**WORK INSTRUCTIONS**
The required output is the exact run of lines below that opens at the line with "Unité de la Presse" and closes at the line with "to the refusal".

**DATASET**
──────

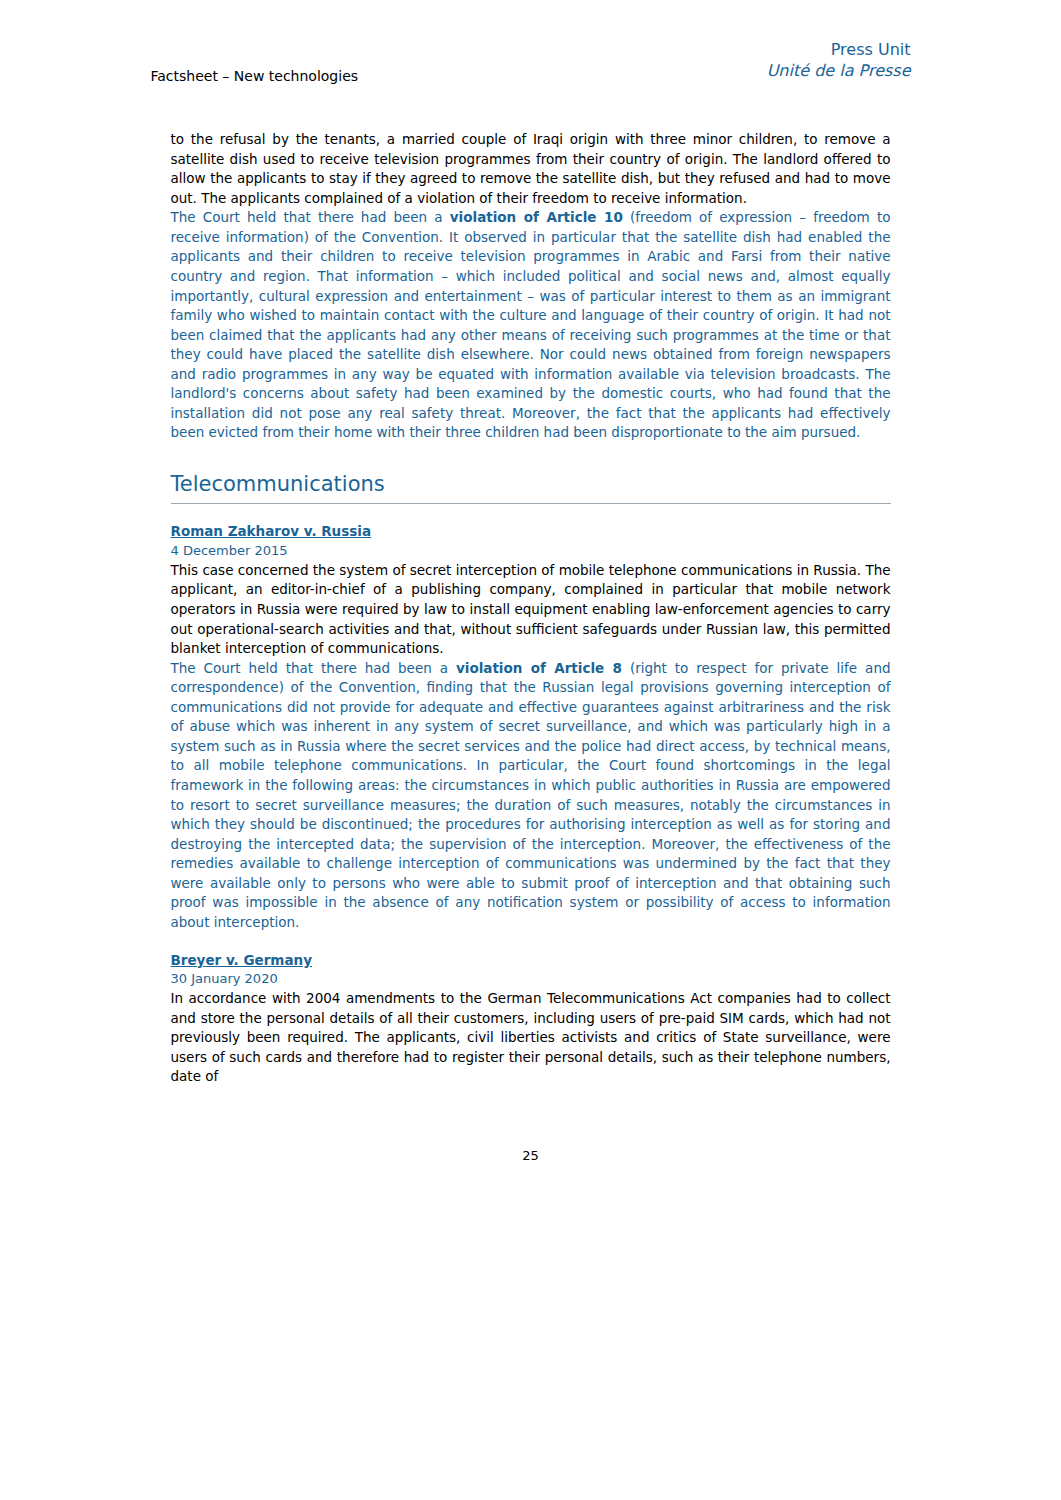Factsheet – New technologies
Press Unit
Unité de la Presse
to the refusal by the tenants, a married couple of Iraqi origin with three minor children, to remove a satellite dish used to receive television programmes from their country of origin. The landlord offered to allow the applicants to stay if they agreed to remove the satellite dish, but they refused and had to move out. The applicants complained of a violation of their freedom to receive information.
The Court held that there had been a violation of Article 10 (freedom of expression – freedom to receive information) of the Convention. It observed in particular that the satellite dish had enabled the applicants and their children to receive television programmes in Arabic and Farsi from their native country and region. That information – which included political and social news and, almost equally importantly, cultural expression and entertainment – was of particular interest to them as an immigrant family who wished to maintain contact with the culture and language of their country of origin. It had not been claimed that the applicants had any other means of receiving such programmes at the time or that they could have placed the satellite dish elsewhere. Nor could news obtained from foreign newspapers and radio programmes in any way be equated with information available via television broadcasts. The landlord's concerns about safety had been examined by the domestic courts, who had found that the installation did not pose any real safety threat. Moreover, the fact that the applicants had effectively been evicted from their home with their three children had been disproportionate to the aim pursued.
Telecommunications
Roman Zakharov v. Russia
4 December 2015
This case concerned the system of secret interception of mobile telephone communications in Russia. The applicant, an editor-in-chief of a publishing company, complained in particular that mobile network operators in Russia were required by law to install equipment enabling law-enforcement agencies to carry out operational-search activities and that, without sufficient safeguards under Russian law, this permitted blanket interception of communications.
The Court held that there had been a violation of Article 8 (right to respect for private life and correspondence) of the Convention, finding that the Russian legal provisions governing interception of communications did not provide for adequate and effective guarantees against arbitrariness and the risk of abuse which was inherent in any system of secret surveillance, and which was particularly high in a system such as in Russia where the secret services and the police had direct access, by technical means, to all mobile telephone communications. In particular, the Court found shortcomings in the legal framework in the following areas: the circumstances in which public authorities in Russia are empowered to resort to secret surveillance measures; the duration of such measures, notably the circumstances in which they should be discontinued; the procedures for authorising interception as well as for storing and destroying the intercepted data; the supervision of the interception. Moreover, the effectiveness of the remedies available to challenge interception of communications was undermined by the fact that they were available only to persons who were able to submit proof of interception and that obtaining such proof was impossible in the absence of any notification system or possibility of access to information about interception.
Breyer v. Germany
30 January 2020
In accordance with 2004 amendments to the German Telecommunications Act companies had to collect and store the personal details of all their customers, including users of pre-paid SIM cards, which had not previously been required. The applicants, civil liberties activists and critics of State surveillance, were users of such cards and therefore had to register their personal details, such as their telephone numbers, date of
25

──────

**EXERCISE OUTPUT**
Unité de la Presse
to the refusal by the tenants, a married couple of Iraqi origin with three minor children, to remove a satellite dish used to receive television programmes from their country of origin. The landlord offered to allow the applicants to stay if they agreed to remove the satellite dish, but they refused and had to move out. The applicants complained of a violation of their freedom to receive information.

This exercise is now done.